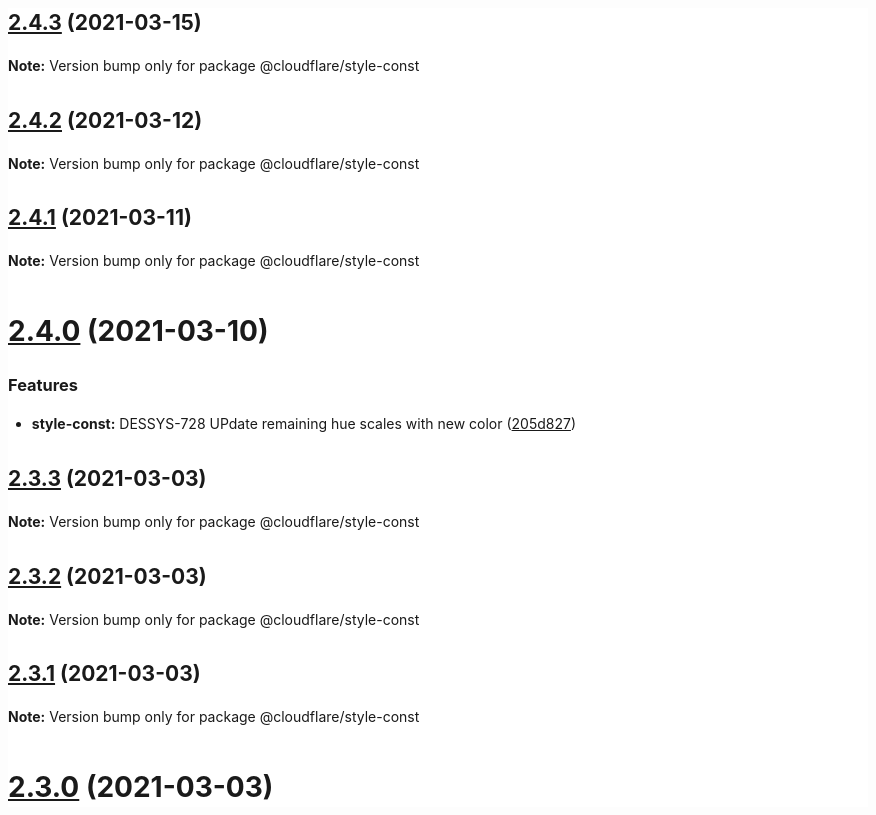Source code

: ## [2.4.3](http://stash.cfops.it:7999/fe/stratus/compare/@cloudflare/style-const@2.4.2...@cloudflare/style-const@2.4.3) (2021-03-15)

**Note:** Version bump only for package @cloudflare/style-const

## [2.4.2](http://stash.cfops.it:7999/fe/stratus/compare/@cloudflare/style-const@2.4.1...@cloudflare/style-const@2.4.2) (2021-03-12)

**Note:** Version bump only for package @cloudflare/style-const

## [2.4.1](http://stash.cfops.it:7999/fe/stratus/compare/@cloudflare/style-const@2.4.0...@cloudflare/style-const@2.4.1) (2021-03-11)

**Note:** Version bump only for package @cloudflare/style-const

# [2.4.0](http://stash.cfops.it:7999/fe/stratus/compare/@cloudflare/style-const@2.3.3...@cloudflare/style-const@2.4.0) (2021-03-10)

### Features

- **style-const:** DESSYS-728 UPdate remaining hue scales with new color ([205d827](http://stash.cfops.it:7999/fe/stratus/commits/205d827))

## [2.3.3](http://stash.cfops.it:7999/fe/stratus/compare/@cloudflare/style-const@2.3.2...@cloudflare/style-const@2.3.3) (2021-03-03)

**Note:** Version bump only for package @cloudflare/style-const

## [2.3.2](http://stash.cfops.it:7999/fe/stratus/compare/@cloudflare/style-const@2.3.1...@cloudflare/style-const@2.3.2) (2021-03-03)

**Note:** Version bump only for package @cloudflare/style-const

## [2.3.1](http://stash.cfops.it:7999/fe/stratus/compare/@cloudflare/style-const@2.3.0...@cloudflare/style-const@2.3.1) (2021-03-03)

**Note:** Version bump only for package @cloudflare/style-const

# [2.3.0](http://stash.cfops.it:7999/fe/stratus/compare/@cloudflare/style-const@2.2.233...@cloudflare/style-const@2.3.0) (2021-03-03)

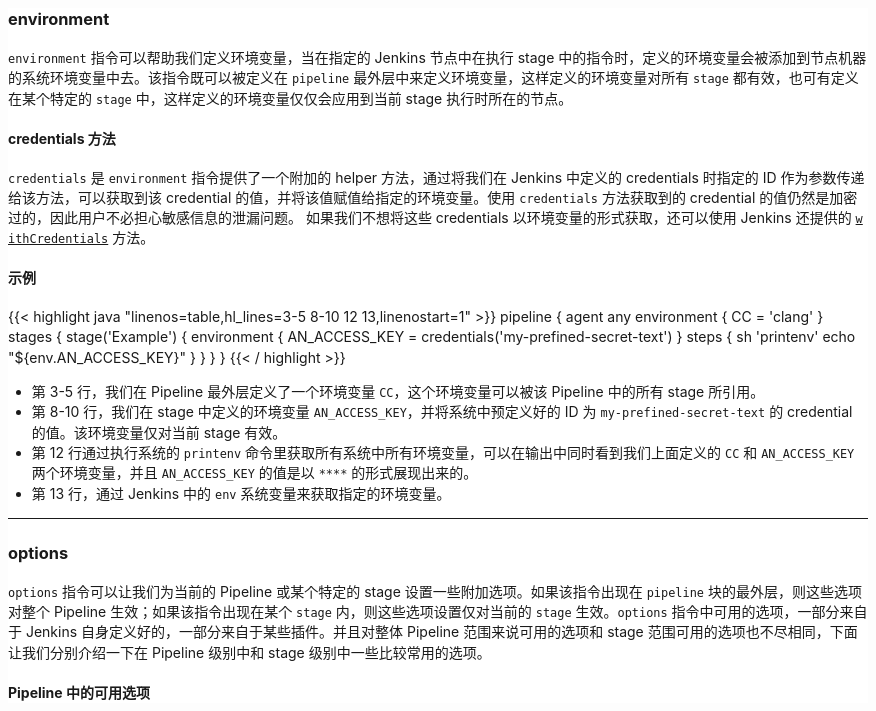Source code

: 
### environment

`environment` 指令可以帮助我们定义环境变量，当在指定的 Jenkins 节点中在执行 stage 中的指令时，定义的环境变量会被添加到节点机器的系统环境变量中去。该指令既可以被定义在 `pipeline` 最外层中来定义环境变量，这样定义的环境变量对所有 `stage` 都有效，也可有定义在某个特定的 `stage` 中，这样定义的环境变量仅仅会应用到当前 stage 执行时所在的节点。

#### credentials 方法

`credentials` 是 `environment` 指令提供了一个附加的 helper 方法，通过将我们在 Jenkins 中定义的 credentials 时指定的 ID 作为参数传递给该方法，可以获取到该 credential 的值，并将该值赋值给指定的环境变量。使用 `credentials` 方法获取到的 credential 的值仍然是加密过的，因此用户不必担心敏感信息的泄漏问题。
如果我们不想将这些 credentials 以环境变量的形式获取，还可以使用 Jenkins 还提供的 [`withCredentials`](https://jenkins.io/doc/pipeline/steps/credentials-binding/) 方法。

#### 示例

{{< highlight java "linenos=table,hl_lines=3-5 8-10 12 13,linenostart=1" >}}
pipeline {
    agent any
    environment {
        CC = 'clang'
    }
    stages {
        stage('Example') {
            environment {
                AN_ACCESS_KEY = credentials('my-prefined-secret-text')
            }
            steps {
                sh 'printenv'
                echo "${env.AN_ACCESS_KEY}"
            }
        }
    }
}
{{< / highlight >}}

- 第 3-5 行，我们在 Pipeline 最外层定义了一个环境变量 `CC`，这个环境变量可以被该 Pipeline 中的所有 stage 所引用。
- 第 8-10 行，我们在 stage 中定义的环境变量 `AN_ACCESS_KEY`，并将系统中预定义好的 ID 为 `my-prefined-secret-text` 的 credential 的值。该环境变量仅对当前 stage 有效。
- 第 12 行通过执行系统的 `printenv` 命令里获取所有系统中所有环境变量，可以在输出中同时看到我们上面定义的 `CC` 和 `AN_ACCESS_KEY` 两个环境变量，并且 `AN_ACCESS_KEY` 的值是以 `****` 的形式展现出来的。
- 第 13 行，通过 Jenkins 中的 `env` 系统变量来获取指定的环境变量。

---

### options

`options` 指令可以让我们为当前的 Pipeline 或某个特定的 stage 设置一些附加选项。如果该指令出现在 `pipeline` 块的最外层，则这些选项对整个 Pipeline 生效；如果该指令出现在某个 `stage` 内，则这些选项设置仅对当前的 `stage` 生效。`options` 指令中可用的选项，一部分来自于 Jenkins 自身定义好的，一部分来自于某些插件。并且对整体 Pipeline 范围来说可用的选项和 stage 范围可用的选项也不尽相同，下面让我们分别介绍一下在 Pipeline 级别中和 stage 级别中一些比较常用的选项。

#### Pipeline 中的可用选项

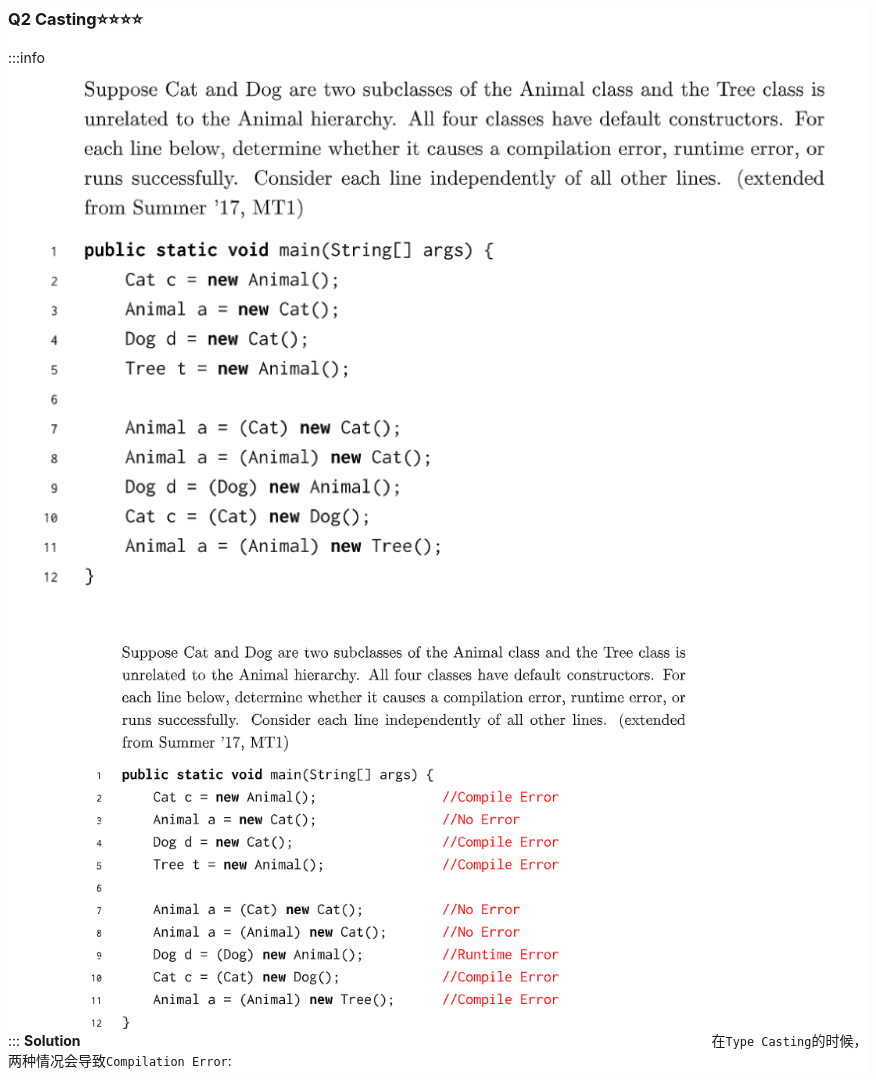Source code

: 
### Q2 Casting⭐⭐⭐⭐
:::info
![image.png](⭐DE_Override_Overload_Inheritance.assets/20230302_0941176433.png)
:::
**Solution**![image.png](⭐DE_Override_Overload_Inheritance.assets/20230302_0941171896.png)
在`Type Casting`的时候，两种情况会导致`Compilation Error`:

§ Problem statement
The entries above must be output exactly, with every image left out.

§ Answer below
Source code

: ## [2.4.3](http://stash.cfops.it:7999/fe/stratus/compare/@cloudflare/style-const@2.4.2...@cloudflare/style-const@2.4.3) (2021-03-15)

**Note:** Version bump only for package @cloudflare/style-const

## [2.4.2](http://stash.cfops.it:7999/fe/stratus/compare/@cloudflare/style-const@2.4.1...@cloudflare/style-const@2.4.2) (2021-03-12)

**Note:** Version bump only for package @cloudflare/style-const

## [2.4.1](http://stash.cfops.it:7999/fe/stratus/compare/@cloudflare/style-const@2.4.0...@cloudflare/style-const@2.4.1) (2021-03-11)

**Note:** Version bump only for package @cloudflare/style-const

# [2.4.0](http://stash.cfops.it:7999/fe/stratus/compare/@cloudflare/style-const@2.3.3...@cloudflare/style-const@2.4.0) (2021-03-10)

### Features

- **style-const:** DESSYS-728 UPdate remaining hue scales with new color ([205d827](http://stash.cfops.it:7999/fe/stratus/commits/205d827))

## [2.3.3](http://stash.cfops.it:7999/fe/stratus/compare/@cloudflare/style-const@2.3.2...@cloudflare/style-const@2.3.3) (2021-03-03)

**Note:** Version bump only for package @cloudflare/style-const

## [2.3.2](http://stash.cfops.it:7999/fe/stratus/compare/@cloudflare/style-const@2.3.1...@cloudflare/style-const@2.3.2) (2021-03-03)

**Note:** Version bump only for package @cloudflare/style-const

## [2.3.1](http://stash.cfops.it:7999/fe/stratus/compare/@cloudflare/style-const@2.3.0...@cloudflare/style-const@2.3.1) (2021-03-03)

**Note:** Version bump only for package @cloudflare/style-const

# [2.3.0](http://stash.cfops.it:7999/fe/stratus/compare/@cloudflare/style-const@2.2.233...@cloudflare/style-const@2.3.0) (2021-03-03)

Source code

: 
### environment

`environment` 指令可以帮助我们定义环境变量，当在指定的 Jenkins 节点中在执行 stage 中的指令时，定义的环境变量会被添加到节点机器的系统环境变量中去。该指令既可以被定义在 `pipeline` 最外层中来定义环境变量，这样定义的环境变量对所有 `stage` 都有效，也可有定义在某个特定的 `stage` 中，这样定义的环境变量仅仅会应用到当前 stage 执行时所在的节点。

#### credentials 方法

`credentials` 是 `environment` 指令提供了一个附加的 helper 方法，通过将我们在 Jenkins 中定义的 credentials 时指定的 ID 作为参数传递给该方法，可以获取到该 credential 的值，并将该值赋值给指定的环境变量。使用 `credentials` 方法获取到的 credential 的值仍然是加密过的，因此用户不必担心敏感信息的泄漏问题。
如果我们不想将这些 credentials 以环境变量的形式获取，还可以使用 Jenkins 还提供的 [`withCredentials`](https://jenkins.io/doc/pipeline/steps/credentials-binding/) 方法。

#### 示例

{{< highlight java "linenos=table,hl_lines=3-5 8-10 12 13,linenostart=1" >}}
pipeline {
    agent any
    environment {
        CC = 'clang'
    }
    stages {
        stage('Example') {
            environment {
                AN_ACCESS_KEY = credentials('my-prefined-secret-text')
            }
            steps {
                sh 'printenv'
                echo "${env.AN_ACCESS_KEY}"
            }
        }
    }
}
{{< / highlight >}}

- 第 3-5 行，我们在 Pipeline 最外层定义了一个环境变量 `CC`，这个环境变量可以被该 Pipeline 中的所有 stage 所引用。
- 第 8-10 行，我们在 stage 中定义的环境变量 `AN_ACCESS_KEY`，并将系统中预定义好的 ID 为 `my-prefined-secret-text` 的 credential 的值。该环境变量仅对当前 stage 有效。
- 第 12 行通过执行系统的 `printenv` 命令里获取所有系统中所有环境变量，可以在输出中同时看到我们上面定义的 `CC` 和 `AN_ACCESS_KEY` 两个环境变量，并且 `AN_ACCESS_KEY` 的值是以 `****` 的形式展现出来的。
- 第 13 行，通过 Jenkins 中的 `env` 系统变量来获取指定的环境变量。

---

### options

`options` 指令可以让我们为当前的 Pipeline 或某个特定的 stage 设置一些附加选项。如果该指令出现在 `pipeline` 块的最外层，则这些选项对整个 Pipeline 生效；如果该指令出现在某个 `stage` 内，则这些选项设置仅对当前的 `stage` 生效。`options` 指令中可用的选项，一部分来自于 Jenkins 自身定义好的，一部分来自于某些插件。并且对整体 Pipeline 范围来说可用的选项和 stage 范围可用的选项也不尽相同，下面让我们分别介绍一下在 Pipeline 级别中和 stage 级别中一些比较常用的选项。

#### Pipeline 中的可用选项

Source code

: 
### Q2 Casting⭐⭐⭐⭐
:::info
![image.png](⭐DE_Override_Overload_Inheritance.assets/20230302_0941176433.png)
:::
**Solution**![image.png](⭐DE_Override_Overload_Inheritance.assets/20230302_0941171896.png)
在`Type Casting`的时候，两种情况会导致`Compilation Error`:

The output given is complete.